Modern industrialized citrus cultivation began in the 1910s, supported by governmental policies seeking to increase production.
Since then the reputation of the fruit has only increased, and now it is one of Korea’s best-loved fruits.
There are many kinds of Jeju citrus. The most common is the gamgyul (Citrus unshiu or satsuma) as well as hallabong, cheonhyehyang, and redhyang.
As the area under cultivation has risen, people around the world have grown to love the fruit including in Japan, the US and the UK.
Jeju Special Self-Governing Province supports the cultivation and export of high-quality citrus fruit through many policy measures. In the past, many of these policies related to citrus production.
Through selective breeding, scientific orchard management techniques, and optimal soil and climatic conditions, the quality of Jeju native mandarins has steadily increased.

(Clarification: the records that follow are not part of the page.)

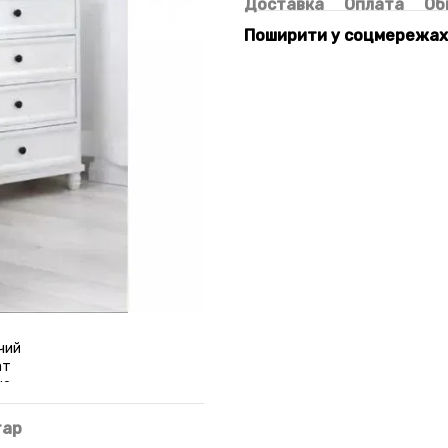
Доставка
Оплата
Об
Поширити у соцмережах
тар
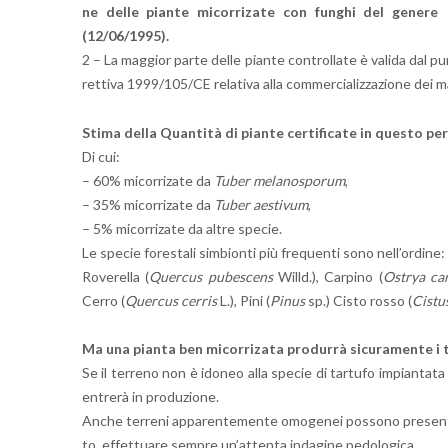
ne delle pian­te mi­cor­ri­za­te con fun­ghi del ge­ne­re
(12/06/1995).
2 – La mag­gior parte delle pian­te con­trol­la­te è va­li­da dal punto d
ret­ti­va 1999/105/CE re­la­ti­va alla com­mer­cia­liz­za­zio­ne dei ma­te­
Stima della Quan­ti­tà di pian­te cer­ti­fi­ca­te in que­sto pe­r
Di cui:
– 60% mi­cor­ri­za­te da
Tuber me­la­no­spo­rum
,
– 35% mi­cor­ri­za­te da
Tuber ae­sti­vum
,
– 5% mi­cor­ri­za­te da altre spe­cie.
Le spe­cie fo­re­sta­li sim­bion­ti più fre­quen­ti sono nel­l’or­di­ne:
Ro­ve­rel­la (
Quer­cus pu­be­scens
Willd.), Car­pi­no (
Ostrya car­p
Cerro (
Quer­cus cer­ris
L.), Pini (
Pinus
sp.) Cisto rosso (
Ci­stu
Ma una pian­ta ben mi­cor­ri­za­ta pro­dur­rà si­cu­ra­men­te i t
Se il ter­re­no non è ido­neo alla spe­cie di tar­tu­fo im­pian­ta­ta 
en­tre­rà in pro­du­zio­ne.
Anche ter­re­ni ap­pa­ren­te­men­te omo­ge­nei pos­so­no pre­sen­ta­r
to, ef­fet­tua­re sem­pre un’at­ten­ta in­da­gi­ne pe­do­lo­gi­ca.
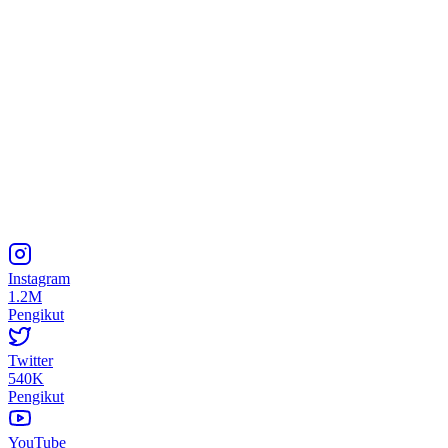
Instagram
1.2M
Pengikut
Twitter
540K
Pengikut
YouTube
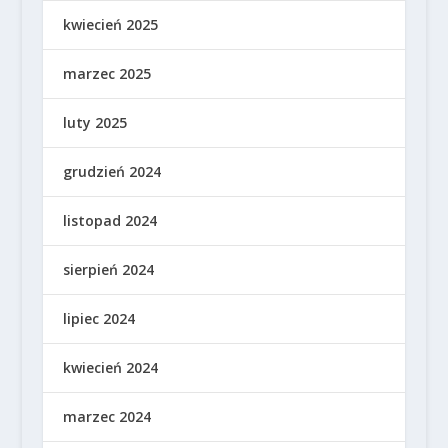
kwiecień 2025
marzec 2025
luty 2025
grudzień 2024
listopad 2024
sierpień 2024
lipiec 2024
kwiecień 2024
marzec 2024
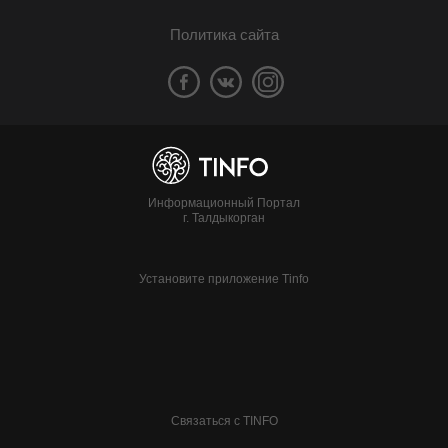
Политика сайта
Информационный Портал
г. Талдыкорган
Установите приложение Tinfo
Связаться с TINFO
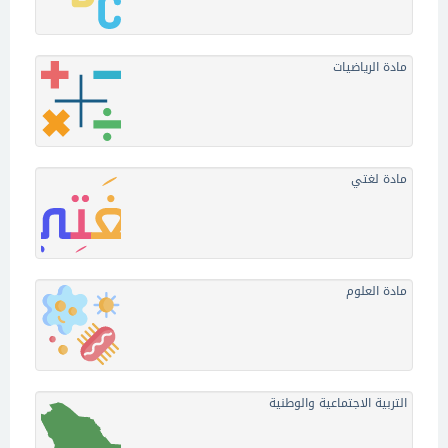
مادة الرياضيات
مادة لغتي
مادة العلوم
التربية الاجتماعية والوطنية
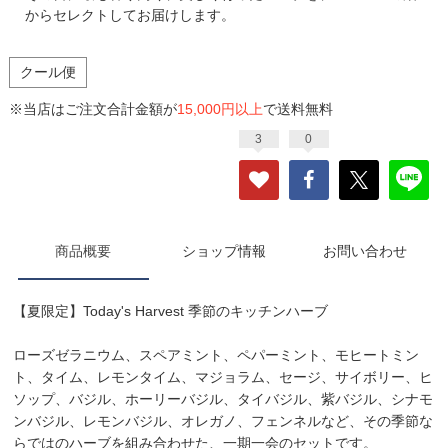
からセレクトしてお届けします。
クール便
※当店はご注文合計金額が
15,000円以上
で送料無料
3
0
商品概要
ショップ情報
お問い合わせ
【夏限定】Today's Harvest 季節のキッチンハーブ
ローズゼラニウム、スペアミント、ペパーミント、モヒートミン
ト、タイム、レモンタイム、マジョラム、セージ、サイボリー、ヒ
ソップ、バジル、ホーリーバジル、タイバジル、紫バジル、シナモ
ンバジル、レモンバジル、オレガノ、フェンネルなど、その季節な
らではのハーブを組み合わせた、一期一会のセットです。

This accordingly has boosted exports to more and more markets around the world.
Citrus comprises 53 percent of total agricultural product, 37 percent of total arable land, and engages 85 percent of Jeju farmers. Overall, such activities account for 8 percent of total Jeju's GDP.
The benefits of citrus are not only economic, however.
Plentiful in vitamin C, the Jeju mandarin is great for the skin, helps relieve fatigue and promotes the absorption of calcium. Its vitamin P also aides in prevention of arteriosclerosis and hypertension by curbing the permeability of capillary vessels.
As Jeju mandarins gain greater popularity with tourists and fruit lovers worldwide, Jeju’s mandarin growers continue to innovate and improve quality and production.
Mandarin growing is both a regional specialty and a local treasure.